Healthy, safe and accessible with the Rotterdam Mobility Approach
Need for transition
The urgency of the plan stems from four urban challenges: growth and densification, environment and climate, outdoor space and greenery, and inclusiveness in mobility. Rotterdam will gain an additional 18,000 homes up to 2022, and an incredible 50,000 homes up to 2040. An increase in the scale of public transport and investment in the infrastructure of the region are required to accommodate this. At the same time, the environment plays a major role: air quality in the city does not meet European standards everywhere, and Rotterdam must become more climate-proof. The municipality wants to continue working on making the city more attractive, green, and healthy by investing in well-functioning and attractive public spaces. To make mobility more inclusive, it is necessary to make daily facilities easily accessible and more pleasant, to make public transport locations more easily and pleasantly accessible, and to realise the increase in the scale of public transport to Zuid.
The extensive analysis underlying the RMA clearly shows the mobility transition has been going on in the city centre for years. The number of movements by bicycle, on foot, and via public transport is growing, and car use is not increasing. To ensure that we facilitate this growing demand for healthy and clean mobility, choices must be made in the distribution of space for traffic.

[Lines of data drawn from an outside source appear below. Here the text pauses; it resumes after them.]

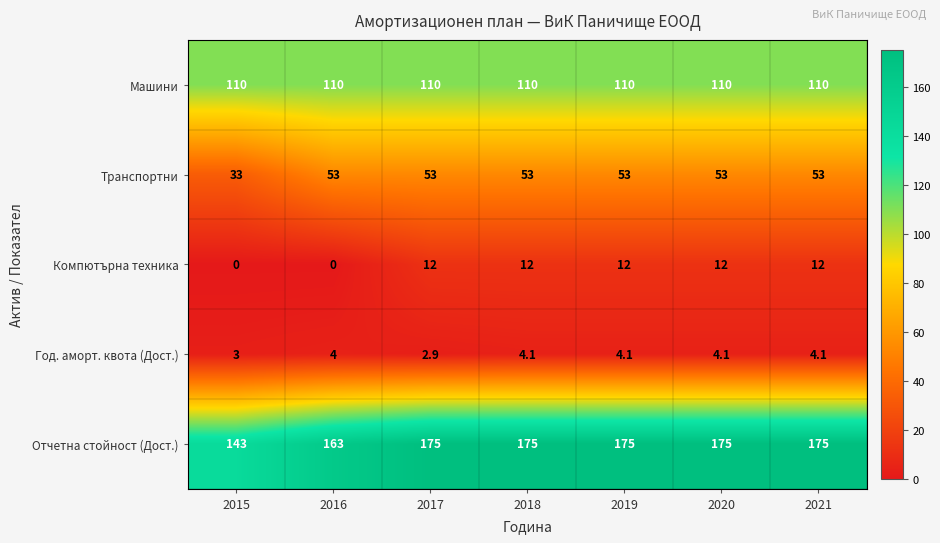

What is the difference between the maximum and minimum values in the Транспортни series?

20.0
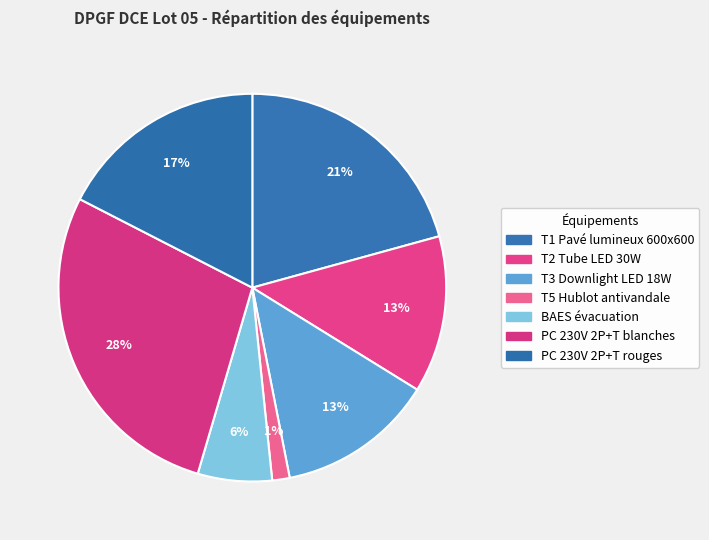

What is the largest slice in the pie chart?

PC 230V 2P+T blanches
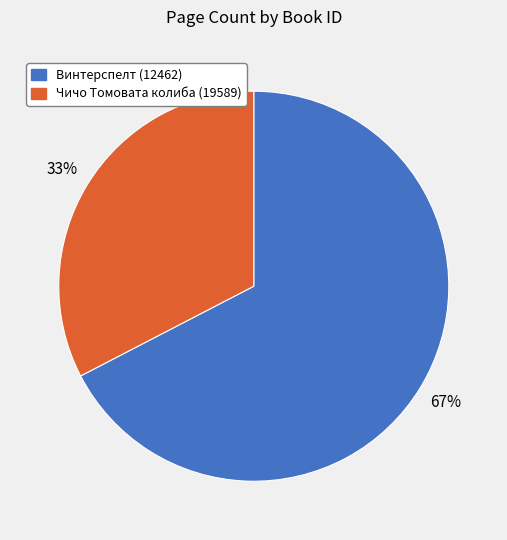

Which slice is the smallest?

Чичо Томовата колиба (19589)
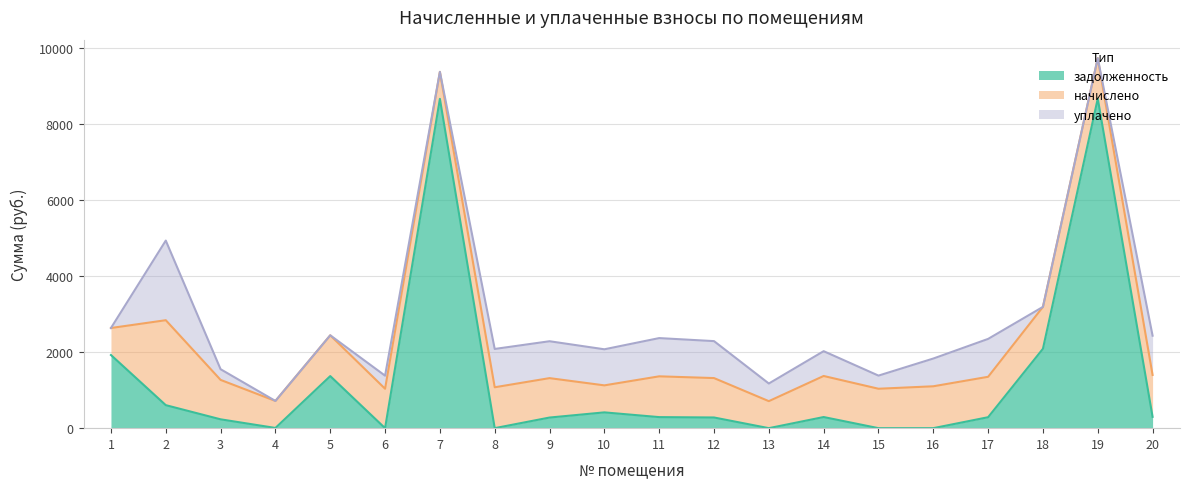

What is the average value of the начислено series?

1035.1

The main ideas behind the approach are: 1) ample room for pedestrians, cyclists, and public transport; 2) safe and healthy connections; 3) an enhancement of mobility choices and 4) vital economic traffic. With this approach, pedestrians and cyclists will be provided with more and better quality space, and traffic will be guided through the city differently – destination traffic will remain able to access everywhere, but other car traffic will be distributed to main routes. This improves air quality and quality of life, and offers more space for other living environments. Boulevards, city streets and residential streets gradually transform into road profiles with speed classification. Public transport hubs become more accessible and attractive for pedestrians and cyclists, and a transfer point for car drivers.
The municipality agrees on a ZES zone (Zero Emission Urban Distribution) with the logistics sector and works out incentives for clean logistics. All modalities are given a place, but the residential quality comes first. The approach is illustrated on four levels, namely for the city as a whole, the city centre, the neighbourhood (urban districts, suburbs and small centres) and the region.
The municipality of Rotterdam will, over the coming years, gradually develop into a city where it is increasingly pleasant to stay and move around. The transition will start this year with small-scale experiments, and up to 2022 the foundation will be laid in the city centre with the redesign and quality boost of the Coolsingel. In the final phase of development – until 2040 – a new western bank connection will come into view, which will allow for the expansion of the high-quality public transport network on the west side of the city.